Arm-backed Armadin Secures $189.9M to Build AI-Driven Cyberattack Simulation Platform
Photo by Kevin Ku on Unsplash
Armadin, backed by Arm, raised $189.9 million to develop an AI‑driven cyber‑attack simulation platform, reports indicate. The funding will accelerate its effort to create automated, realistic threat‑testing tools.
Key Facts
- •Key company: Arm
Armadin will use the cash to double its engineering staff, adding AI researchers and software developers, according to SiliconANGLE. The company says the new hires will accelerate the rollout of its autonomous threat‑simulation engine across Fortune‑500 networks.
The round, led by Arm’s venture arm, also attracted participation from several undisclosed strategic investors, the report adds. At $189.9 million, the seed‑Series A combo sets a new benchmark for cyber‑security financing, eclipsing prior seed deals in the sector.
CEO Kevin Mandia, former FireEye chief, told the outlet the funds will “speed up the creation of realistic, AI‑generated attack scenarios.” He said the platform will automatically craft novel exploits by pulling recent research from arXiv and feeding it to a DeepSeek‑based director that guides the simulation, a method described in a public GitHub repository linked to the project.

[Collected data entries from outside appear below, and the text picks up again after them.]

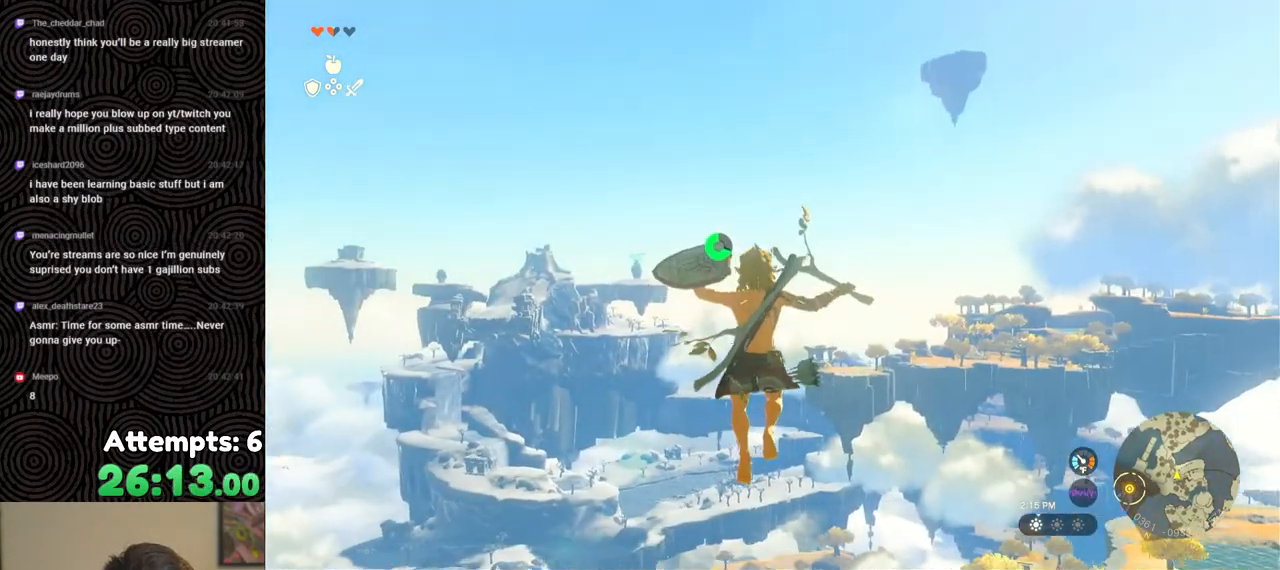
{"buttons": ["L2"], "left_stick": "center", "right_stick": "center", "events": [[367, "Y", "down"], [450, "Y", "up"], [483, "R2", "up"]]}
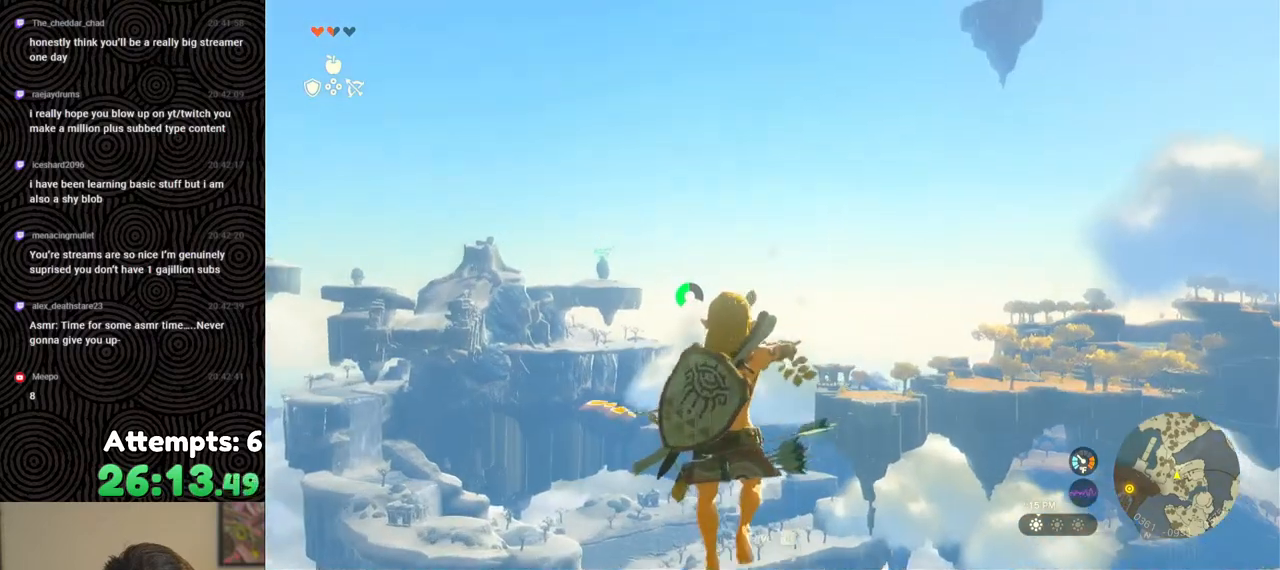
{"buttons": ["L2", "R2"], "left_stick": "center", "right_stick": "center", "events": [[133, "R2", "down"]]}
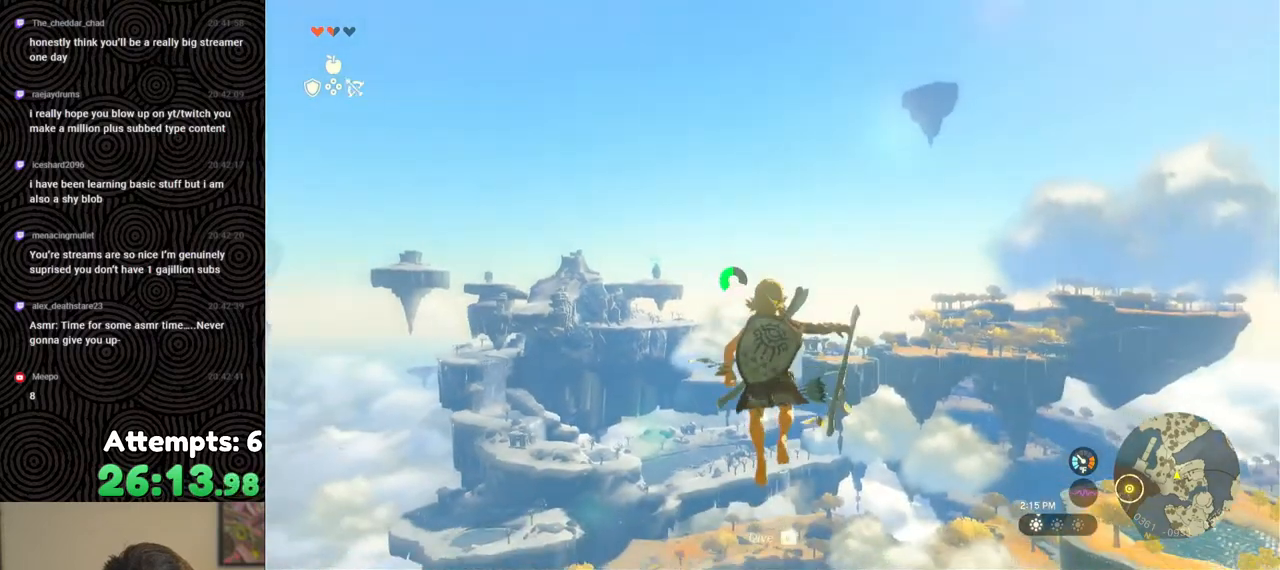
{"buttons": ["L2", "R2"], "left_stick": "center", "right_stick": "center", "events": [[50, "Y", "down"], [117, "Y", "up"], [167, "R2", "up"], [300, "R2", "down"]]}
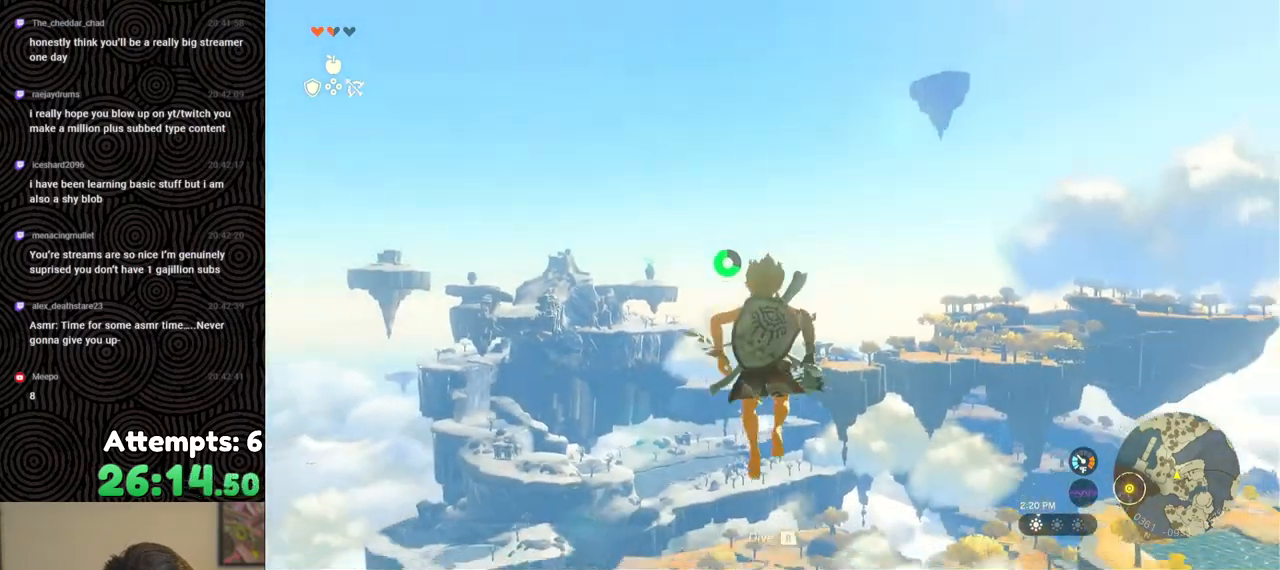
{"buttons": ["L2", "R2"], "left_stick": "center", "right_stick": "center", "events": [[183, "Y", "down"], [283, "Y", "up"], [350, "R2", "up"], [483, "R2", "down"]]}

The technology builds on Karpathy’s autoresearch framework but adds a “creative director” binary to inject randomness and avoid the “Blank Page Problem” of static LLMs, the code notes explain. The director summarizes current code, fetches a random ML paper abstract, and generates a new experiment directive, creating a constantly evolving attack model.
Armadin plans to pilot the platform with early‑stage enterprise customers later this quarter, SiliconANGLE reports. The company aims to replace manual red‑team exercises with continuous, AI‑driven testing that can adapt to emerging threats in real time.

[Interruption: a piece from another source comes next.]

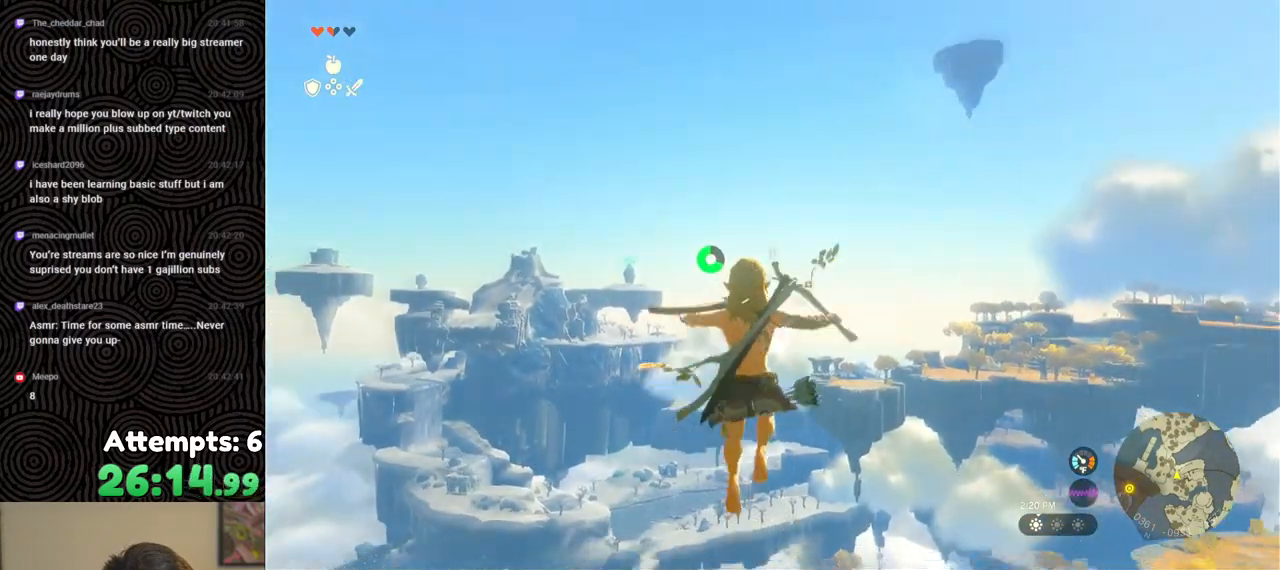
{"buttons": ["L2", "R2"], "left_stick": "center", "right_stick": "center", "events": [[367, "Y", "down"], [467, "Y", "up"]]}
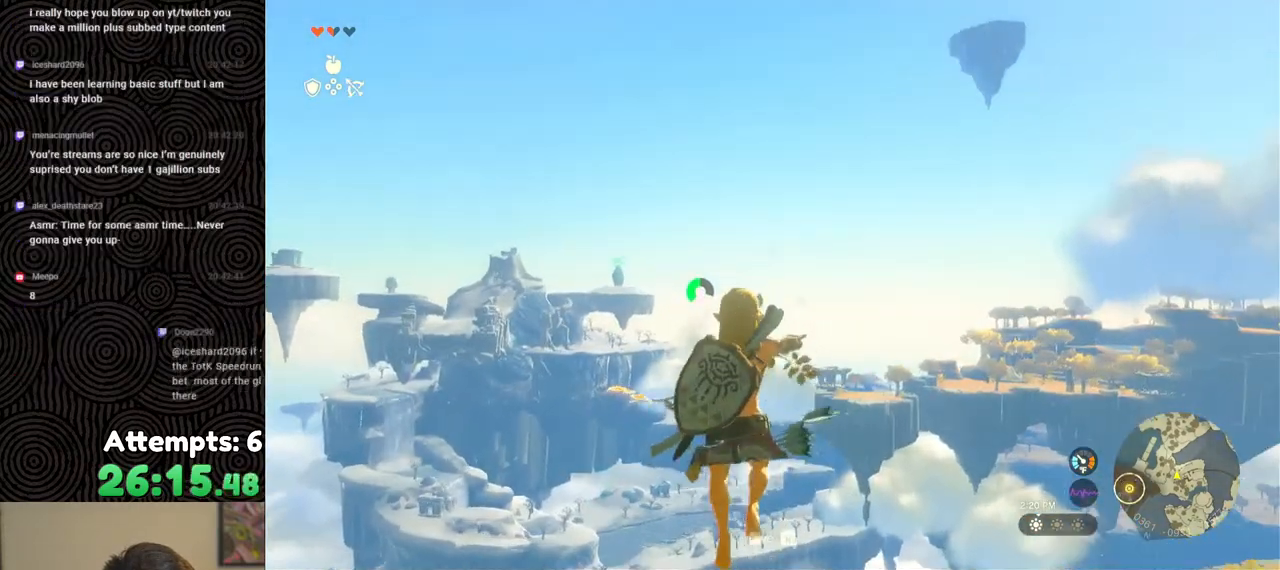
{"buttons": ["L2", "R2"], "left_stick": "center", "right_stick": "center", "events": [[17, "R2", "up"], [167, "R2", "down"]]}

Industry watchers note the infusion of Arm capital signals a broader push to embed AI deeper into hardware‑level security solutions. Arm’s involvement also gives Armadin access to the chipmaker’s ecosystem, potentially enabling tighter integration of the simulation engine with next‑generation processors.
This article was created using AI technology and reviewed by the SectorHQ editorial team for accuracy and quality.